PROBLEM REQUIREMENTS: Return, exactly and in full, the lines of the records below starting at the one with "staining of adenocarcinoma" and ending at the one with "staining of prostate", and no other lines.

Top of ENTRIES SUPPLIED

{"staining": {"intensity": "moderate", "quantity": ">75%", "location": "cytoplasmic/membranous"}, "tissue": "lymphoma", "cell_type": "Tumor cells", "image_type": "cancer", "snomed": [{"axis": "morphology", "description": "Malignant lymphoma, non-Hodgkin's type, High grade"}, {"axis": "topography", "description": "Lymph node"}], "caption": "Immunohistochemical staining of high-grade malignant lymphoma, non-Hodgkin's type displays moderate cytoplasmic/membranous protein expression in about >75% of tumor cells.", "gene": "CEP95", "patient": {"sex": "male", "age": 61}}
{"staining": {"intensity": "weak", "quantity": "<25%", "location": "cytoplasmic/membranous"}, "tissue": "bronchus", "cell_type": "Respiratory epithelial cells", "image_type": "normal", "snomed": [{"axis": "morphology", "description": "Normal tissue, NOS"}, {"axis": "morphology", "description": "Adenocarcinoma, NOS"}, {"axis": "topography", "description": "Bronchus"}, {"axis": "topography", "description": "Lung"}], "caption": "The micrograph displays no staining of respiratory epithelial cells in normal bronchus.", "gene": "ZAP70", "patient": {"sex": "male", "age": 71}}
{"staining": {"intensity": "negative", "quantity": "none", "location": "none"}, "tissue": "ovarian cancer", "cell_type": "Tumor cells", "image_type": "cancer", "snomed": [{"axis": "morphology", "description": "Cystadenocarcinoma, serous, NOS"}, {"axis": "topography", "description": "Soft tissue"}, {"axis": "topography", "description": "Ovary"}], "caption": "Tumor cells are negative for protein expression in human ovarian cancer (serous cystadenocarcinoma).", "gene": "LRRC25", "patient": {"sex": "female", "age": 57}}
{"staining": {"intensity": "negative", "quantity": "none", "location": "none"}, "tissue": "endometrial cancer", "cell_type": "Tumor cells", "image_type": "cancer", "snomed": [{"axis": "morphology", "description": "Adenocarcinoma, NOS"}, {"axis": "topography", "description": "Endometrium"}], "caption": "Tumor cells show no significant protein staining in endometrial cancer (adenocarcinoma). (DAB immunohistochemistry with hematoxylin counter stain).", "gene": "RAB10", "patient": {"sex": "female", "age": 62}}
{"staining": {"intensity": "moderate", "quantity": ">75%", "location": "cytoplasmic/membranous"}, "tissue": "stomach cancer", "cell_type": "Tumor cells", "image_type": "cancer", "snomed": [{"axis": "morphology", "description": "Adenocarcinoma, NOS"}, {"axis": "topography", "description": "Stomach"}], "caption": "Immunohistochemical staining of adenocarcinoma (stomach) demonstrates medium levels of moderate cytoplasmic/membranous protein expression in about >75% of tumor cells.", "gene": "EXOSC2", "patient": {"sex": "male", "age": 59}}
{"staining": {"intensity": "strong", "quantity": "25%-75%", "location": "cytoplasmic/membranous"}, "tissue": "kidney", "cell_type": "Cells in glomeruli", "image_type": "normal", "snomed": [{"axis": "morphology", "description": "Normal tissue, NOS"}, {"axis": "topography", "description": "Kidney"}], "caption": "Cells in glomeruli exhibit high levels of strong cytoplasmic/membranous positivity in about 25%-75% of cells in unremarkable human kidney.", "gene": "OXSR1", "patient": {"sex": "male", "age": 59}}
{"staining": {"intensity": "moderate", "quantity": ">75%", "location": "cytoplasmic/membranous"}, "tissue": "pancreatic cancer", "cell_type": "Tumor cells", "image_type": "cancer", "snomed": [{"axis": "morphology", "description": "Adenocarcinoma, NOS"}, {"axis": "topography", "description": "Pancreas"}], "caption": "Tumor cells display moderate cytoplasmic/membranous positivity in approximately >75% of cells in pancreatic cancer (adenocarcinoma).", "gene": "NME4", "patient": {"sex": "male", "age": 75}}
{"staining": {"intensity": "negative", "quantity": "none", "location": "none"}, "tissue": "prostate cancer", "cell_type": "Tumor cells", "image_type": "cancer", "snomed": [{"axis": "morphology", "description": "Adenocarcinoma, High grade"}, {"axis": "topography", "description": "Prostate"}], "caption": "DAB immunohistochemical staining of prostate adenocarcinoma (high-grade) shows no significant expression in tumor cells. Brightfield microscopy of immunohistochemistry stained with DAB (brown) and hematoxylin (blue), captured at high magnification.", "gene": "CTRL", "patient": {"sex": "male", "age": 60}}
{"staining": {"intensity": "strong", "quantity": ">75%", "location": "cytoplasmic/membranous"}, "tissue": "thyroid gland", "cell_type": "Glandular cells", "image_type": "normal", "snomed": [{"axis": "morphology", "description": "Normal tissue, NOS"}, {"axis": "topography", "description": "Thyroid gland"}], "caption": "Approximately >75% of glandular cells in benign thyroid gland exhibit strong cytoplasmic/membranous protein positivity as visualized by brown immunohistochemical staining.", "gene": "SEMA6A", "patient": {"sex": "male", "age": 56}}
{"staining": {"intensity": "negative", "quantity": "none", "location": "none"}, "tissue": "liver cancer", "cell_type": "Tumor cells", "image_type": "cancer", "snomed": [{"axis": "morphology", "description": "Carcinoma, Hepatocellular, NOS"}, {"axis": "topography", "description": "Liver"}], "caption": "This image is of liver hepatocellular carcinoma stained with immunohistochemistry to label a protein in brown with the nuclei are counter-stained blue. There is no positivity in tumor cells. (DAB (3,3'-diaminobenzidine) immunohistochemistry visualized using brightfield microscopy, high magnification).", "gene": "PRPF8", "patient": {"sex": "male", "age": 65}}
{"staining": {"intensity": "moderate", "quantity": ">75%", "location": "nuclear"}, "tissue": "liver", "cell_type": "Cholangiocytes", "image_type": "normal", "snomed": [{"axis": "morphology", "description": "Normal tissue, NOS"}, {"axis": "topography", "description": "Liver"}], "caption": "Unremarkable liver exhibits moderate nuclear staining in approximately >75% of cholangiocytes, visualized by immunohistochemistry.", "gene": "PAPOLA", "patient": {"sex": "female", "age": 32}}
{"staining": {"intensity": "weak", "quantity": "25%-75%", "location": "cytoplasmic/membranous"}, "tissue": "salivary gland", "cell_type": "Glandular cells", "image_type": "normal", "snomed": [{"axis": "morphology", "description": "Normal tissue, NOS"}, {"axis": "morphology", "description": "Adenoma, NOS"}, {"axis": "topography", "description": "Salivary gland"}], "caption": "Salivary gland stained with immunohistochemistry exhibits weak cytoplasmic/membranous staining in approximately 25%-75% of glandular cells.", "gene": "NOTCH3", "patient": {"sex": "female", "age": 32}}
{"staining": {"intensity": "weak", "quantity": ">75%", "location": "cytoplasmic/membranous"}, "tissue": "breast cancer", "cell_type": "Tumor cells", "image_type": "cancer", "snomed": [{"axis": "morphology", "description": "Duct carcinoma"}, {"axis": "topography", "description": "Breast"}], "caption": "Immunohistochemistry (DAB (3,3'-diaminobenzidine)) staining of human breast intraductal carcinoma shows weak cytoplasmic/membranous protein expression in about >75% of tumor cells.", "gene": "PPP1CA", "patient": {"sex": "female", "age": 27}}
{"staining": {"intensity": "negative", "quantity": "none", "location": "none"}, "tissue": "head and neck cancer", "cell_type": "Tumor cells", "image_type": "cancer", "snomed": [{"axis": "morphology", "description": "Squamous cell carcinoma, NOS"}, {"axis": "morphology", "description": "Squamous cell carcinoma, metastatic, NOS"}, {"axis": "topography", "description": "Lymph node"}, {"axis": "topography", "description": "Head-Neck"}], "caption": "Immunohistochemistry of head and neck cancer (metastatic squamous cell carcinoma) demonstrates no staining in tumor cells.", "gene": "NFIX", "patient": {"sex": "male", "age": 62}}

Bottom of ENTRIES SUPPLIED

TASK OUTPUT:
{"staining": {"intensity": "moderate", "quantity": ">75%", "location": "cytoplasmic/membranous"}, "tissue": "stomach cancer", "cell_type": "Tumor cells", "image_type": "cancer", "snomed": [{"axis": "morphology", "description": "Adenocarcinoma, NOS"}, {"axis": "topography", "description": "Stomach"}], "caption": "Immunohistochemical staining of adenocarcinoma (stomach) demonstrates medium levels of moderate cytoplasmic/membranous protein expression in about >75% of tumor cells.", "gene": "EXOSC2", "patient": {"sex": "male", "age": 59}}
{"staining": {"intensity": "strong", "quantity": "25%-75%", "location": "cytoplasmic/membranous"}, "tissue": "kidney", "cell_type": "Cells in glomeruli", "image_type": "normal", "snomed": [{"axis": "morphology", "description": "Normal tissue, NOS"}, {"axis": "topography", "description": "Kidney"}], "caption": "Cells in glomeruli exhibit high levels of strong cytoplasmic/membranous positivity in about 25%-75% of cells in unremarkable human kidney.", "gene": "OXSR1", "patient": {"sex": "male", "age": 59}}
{"staining": {"intensity": "moderate", "quantity": ">75%", "location": "cytoplasmic/membranous"}, "tissue": "pancreatic cancer", "cell_type": "Tumor cells", "image_type": "cancer", "snomed": [{"axis": "morphology", "description": "Adenocarcinoma, NOS"}, {"axis": "topography", "description": "Pancreas"}], "caption": "Tumor cells display moderate cytoplasmic/membranous positivity in approximately >75% of cells in pancreatic cancer (adenocarcinoma).", "gene": "NME4", "patient": {"sex": "male", "age": 75}}
{"staining": {"intensity": "negative", "quantity": "none", "location": "none"}, "tissue": "prostate cancer", "cell_type": "Tumor cells", "image_type": "cancer", "snomed": [{"axis": "morphology", "description": "Adenocarcinoma, High grade"}, {"axis": "topography", "description": "Prostate"}], "caption": "DAB immunohistochemical staining of prostate adenocarcinoma (high-grade) shows no significant expression in tumor cells. Brightfield microscopy of immunohistochemistry stained with DAB (brown) and hematoxylin (blue), captured at high magnification.", "gene": "CTRL", "patient": {"sex": "male", "age": 60}}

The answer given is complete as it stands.